# New Handgun Owner with a Sig M11-A1



## EdF (Aug 11, 2017)

Call me excited! I just picked up a new M11-A1 and I can't wait to get it cleaned up, oiled and going the the range. Does anyone have any helpful tips on cleaning/lubrication etc. As well as a good holster recommendation? Thanks in advance.


----------



## pblanc (Mar 3, 2015)

Very fine pistol. The M11-A1 is basically a SIG P229 without a rail. I think any holster for a P229 (with or without rail) will probably work. The M11-A1 has SIG's short reset trigger kit (which is actually a modified sear and safety lever) that dramatically decreases the reset distance for the single action trigger. It also comes with the SIG "short" or "reduced reach" trigger, which does shorten trigger reach for both DA and SA pulls.

I have a SIG P229R (railed) although in .40S&W/357 SIG rather than 9mm Luger. I have added the SIG short reset trigger kit to it. I also tried the SIG "short" trigger but I didn't care for it too much as I didn't like the contour. I always felt as if I was at risk of pinching the flesh of my somewhat fat trigger finger between the trigger and the frame. If you have at least average sized hands and have trouble with the SIG short trigger, finding and installing a standard P-series trigger should not be difficult. People are always selling standard P triggers after swapping them for short triggers, or other aftermarket triggers. Of course, you may like the SIG short trigger just fine.

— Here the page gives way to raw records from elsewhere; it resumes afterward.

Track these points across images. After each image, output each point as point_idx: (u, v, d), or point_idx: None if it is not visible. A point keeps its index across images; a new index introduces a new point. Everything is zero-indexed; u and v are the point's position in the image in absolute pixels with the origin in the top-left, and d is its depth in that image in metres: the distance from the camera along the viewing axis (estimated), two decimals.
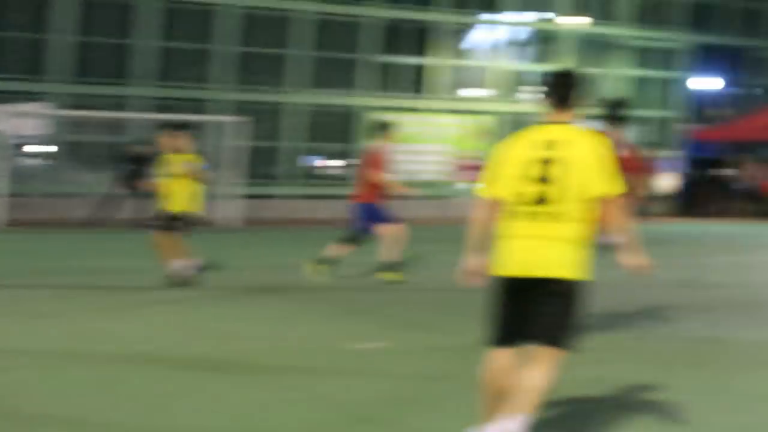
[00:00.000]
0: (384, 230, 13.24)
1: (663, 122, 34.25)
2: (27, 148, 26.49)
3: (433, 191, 29.08)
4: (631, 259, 5.85)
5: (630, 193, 6.73)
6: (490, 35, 31.69)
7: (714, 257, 18.87)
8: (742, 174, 31.64)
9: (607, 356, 8.69)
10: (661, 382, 7.71)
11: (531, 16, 32.15)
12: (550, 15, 32.19)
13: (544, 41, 32.61)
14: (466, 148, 30.42)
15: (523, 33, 32.51)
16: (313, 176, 29.70)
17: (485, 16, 31.55)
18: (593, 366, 8.01)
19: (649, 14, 33.55)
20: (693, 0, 34.22)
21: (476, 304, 6.73)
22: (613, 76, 32.90)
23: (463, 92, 31.75)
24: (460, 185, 30.54)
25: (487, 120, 30.75)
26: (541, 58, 32.73)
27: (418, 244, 15.36)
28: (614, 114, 9.85)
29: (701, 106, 46.30)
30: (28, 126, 24.61)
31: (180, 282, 12.44)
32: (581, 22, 31.61)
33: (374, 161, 13.24)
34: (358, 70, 30.03)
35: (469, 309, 9.28)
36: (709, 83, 55.45)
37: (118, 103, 26.39)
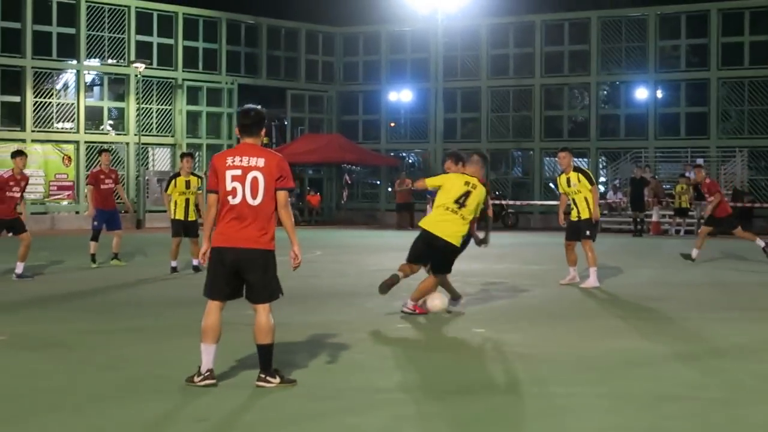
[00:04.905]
0: None
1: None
2: None
3: (37, 209, 33.14)
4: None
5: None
6: (76, 78, 35.40)
7: None
8: None
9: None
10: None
11: (108, 62, 36.04)
12: (122, 61, 36.14)
13: (119, 82, 37.00)
14: (56, 172, 34.30)
15: (102, 76, 36.61)
16: None
17: (71, 63, 35.39)
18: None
19: (201, 60, 38.49)
20: (236, 49, 39.89)
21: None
22: (176, 111, 37.61)
23: (57, 125, 35.16)
24: (62, 203, 34.44)
25: (71, 148, 34.66)
26: (117, 96, 37.37)
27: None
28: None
29: None
30: None
31: None
32: (143, 66, 34.94)
33: None
34: None
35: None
36: None
37: None
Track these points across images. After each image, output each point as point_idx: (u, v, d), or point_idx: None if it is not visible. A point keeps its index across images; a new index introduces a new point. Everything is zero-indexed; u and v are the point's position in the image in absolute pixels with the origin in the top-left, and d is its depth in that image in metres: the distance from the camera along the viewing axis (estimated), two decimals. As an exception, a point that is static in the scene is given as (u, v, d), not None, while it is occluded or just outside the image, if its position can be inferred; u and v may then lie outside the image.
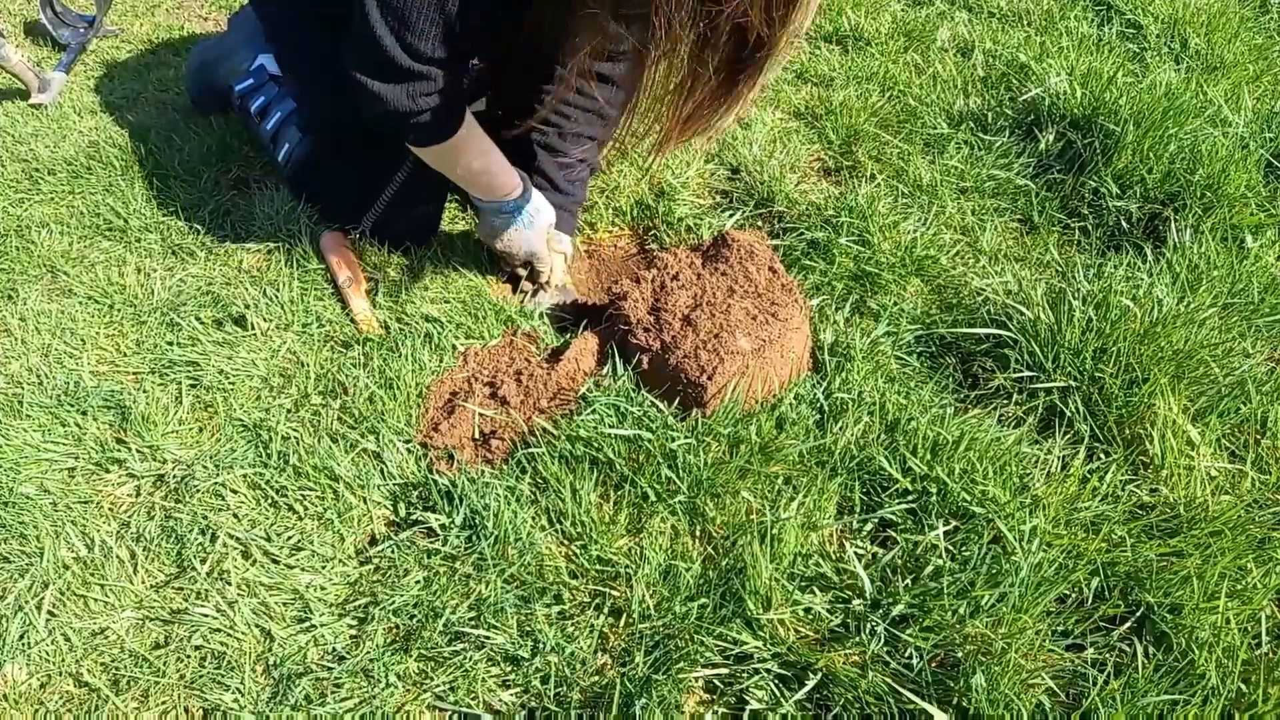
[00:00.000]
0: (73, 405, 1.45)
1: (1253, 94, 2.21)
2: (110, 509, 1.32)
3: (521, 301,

If you find the double action trigger pull a bit stiff for your taste, you could swap the stock mainspring for a 19 lb reduced power mainspring as I did. This will have very little effect on the weight of the SA trigger pull. I have had absolutely no light primer strikes.

Maintenance is pretty much the same as for most any auto-loading pistol. Most SIG classic P series owners agree that SIGs like to be kept a bit wet and use grease on the full-length slide rails.


----------



## EdF (Aug 11, 2017)

Thanks for that information. I was wondering about greasing the slide rails. I do have some Weapon Shield grease and give that a try. I'm guessing a very thin coat. Or would a small dab in strategic places be better?


----------



## pblanc (Mar 3, 2015)

There are many different philosophies when it comes to pistol lubrication, and everyone seems to have their own "best" lubricant choice.

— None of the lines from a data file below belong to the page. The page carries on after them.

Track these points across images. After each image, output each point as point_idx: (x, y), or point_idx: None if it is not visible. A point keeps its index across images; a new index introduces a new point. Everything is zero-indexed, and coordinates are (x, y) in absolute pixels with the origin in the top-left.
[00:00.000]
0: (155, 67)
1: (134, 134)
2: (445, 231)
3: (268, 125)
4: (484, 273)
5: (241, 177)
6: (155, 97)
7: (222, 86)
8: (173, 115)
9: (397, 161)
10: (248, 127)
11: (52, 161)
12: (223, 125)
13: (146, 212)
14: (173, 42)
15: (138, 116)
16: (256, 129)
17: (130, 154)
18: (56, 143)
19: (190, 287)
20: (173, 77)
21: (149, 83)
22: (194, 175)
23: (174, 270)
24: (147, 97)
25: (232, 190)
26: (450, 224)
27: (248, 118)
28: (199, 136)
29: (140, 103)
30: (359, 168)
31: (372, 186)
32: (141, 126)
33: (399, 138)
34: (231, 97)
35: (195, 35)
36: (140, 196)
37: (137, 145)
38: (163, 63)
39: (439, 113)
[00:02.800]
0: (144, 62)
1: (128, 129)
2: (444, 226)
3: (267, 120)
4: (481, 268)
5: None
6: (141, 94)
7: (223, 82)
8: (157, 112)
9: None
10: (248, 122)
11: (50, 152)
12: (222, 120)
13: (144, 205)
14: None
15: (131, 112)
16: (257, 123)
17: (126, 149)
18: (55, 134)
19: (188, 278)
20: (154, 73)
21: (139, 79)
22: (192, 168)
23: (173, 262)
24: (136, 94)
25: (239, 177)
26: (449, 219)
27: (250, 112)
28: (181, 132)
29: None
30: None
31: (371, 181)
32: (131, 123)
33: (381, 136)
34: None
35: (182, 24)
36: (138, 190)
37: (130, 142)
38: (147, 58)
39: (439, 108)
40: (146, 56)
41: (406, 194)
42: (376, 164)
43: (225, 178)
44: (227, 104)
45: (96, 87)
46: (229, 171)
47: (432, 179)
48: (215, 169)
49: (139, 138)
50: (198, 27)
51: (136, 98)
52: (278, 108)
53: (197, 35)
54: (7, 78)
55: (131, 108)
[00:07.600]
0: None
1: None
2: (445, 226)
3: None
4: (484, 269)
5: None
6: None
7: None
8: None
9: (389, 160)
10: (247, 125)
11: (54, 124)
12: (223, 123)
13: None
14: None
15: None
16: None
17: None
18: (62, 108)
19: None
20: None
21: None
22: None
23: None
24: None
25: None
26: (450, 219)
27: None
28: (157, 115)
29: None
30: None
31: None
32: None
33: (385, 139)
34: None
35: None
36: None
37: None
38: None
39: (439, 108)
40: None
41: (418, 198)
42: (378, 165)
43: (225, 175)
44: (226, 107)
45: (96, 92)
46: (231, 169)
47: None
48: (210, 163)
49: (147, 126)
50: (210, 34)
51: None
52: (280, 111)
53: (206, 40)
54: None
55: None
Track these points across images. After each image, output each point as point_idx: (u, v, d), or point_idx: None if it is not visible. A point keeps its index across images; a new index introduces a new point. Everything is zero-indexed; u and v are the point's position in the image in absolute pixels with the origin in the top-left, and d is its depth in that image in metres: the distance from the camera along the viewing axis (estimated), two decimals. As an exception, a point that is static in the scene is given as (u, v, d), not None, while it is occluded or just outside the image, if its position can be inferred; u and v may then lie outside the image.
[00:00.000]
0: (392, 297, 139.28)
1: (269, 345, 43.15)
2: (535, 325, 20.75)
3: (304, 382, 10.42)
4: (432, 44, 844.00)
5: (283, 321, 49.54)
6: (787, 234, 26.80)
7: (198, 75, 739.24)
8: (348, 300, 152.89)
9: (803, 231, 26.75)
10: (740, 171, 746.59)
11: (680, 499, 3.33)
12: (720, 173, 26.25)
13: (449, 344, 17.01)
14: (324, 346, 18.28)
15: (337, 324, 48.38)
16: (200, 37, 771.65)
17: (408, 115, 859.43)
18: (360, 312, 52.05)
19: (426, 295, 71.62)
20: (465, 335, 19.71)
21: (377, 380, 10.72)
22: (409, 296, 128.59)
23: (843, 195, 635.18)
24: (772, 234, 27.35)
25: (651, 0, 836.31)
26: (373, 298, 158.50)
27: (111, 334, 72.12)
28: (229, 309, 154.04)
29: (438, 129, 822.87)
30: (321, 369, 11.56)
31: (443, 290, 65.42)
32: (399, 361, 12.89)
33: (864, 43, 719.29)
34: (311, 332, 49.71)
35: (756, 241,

Bruce Gray does custom gunsmithing on SIG Sauer pistols and shoots them competitively. He has done so for years and can be presumed to know a thing or two about SIGs. Here is a short article (with photos) regarding his approach to slide rail lubrication for classic SIG pistols:

https://grayguns.com/lubrication-of-sig-sauer-pistol-rails/


----------



## awmp (Nov 11, 2007)

So how are you liking the pistol?


----------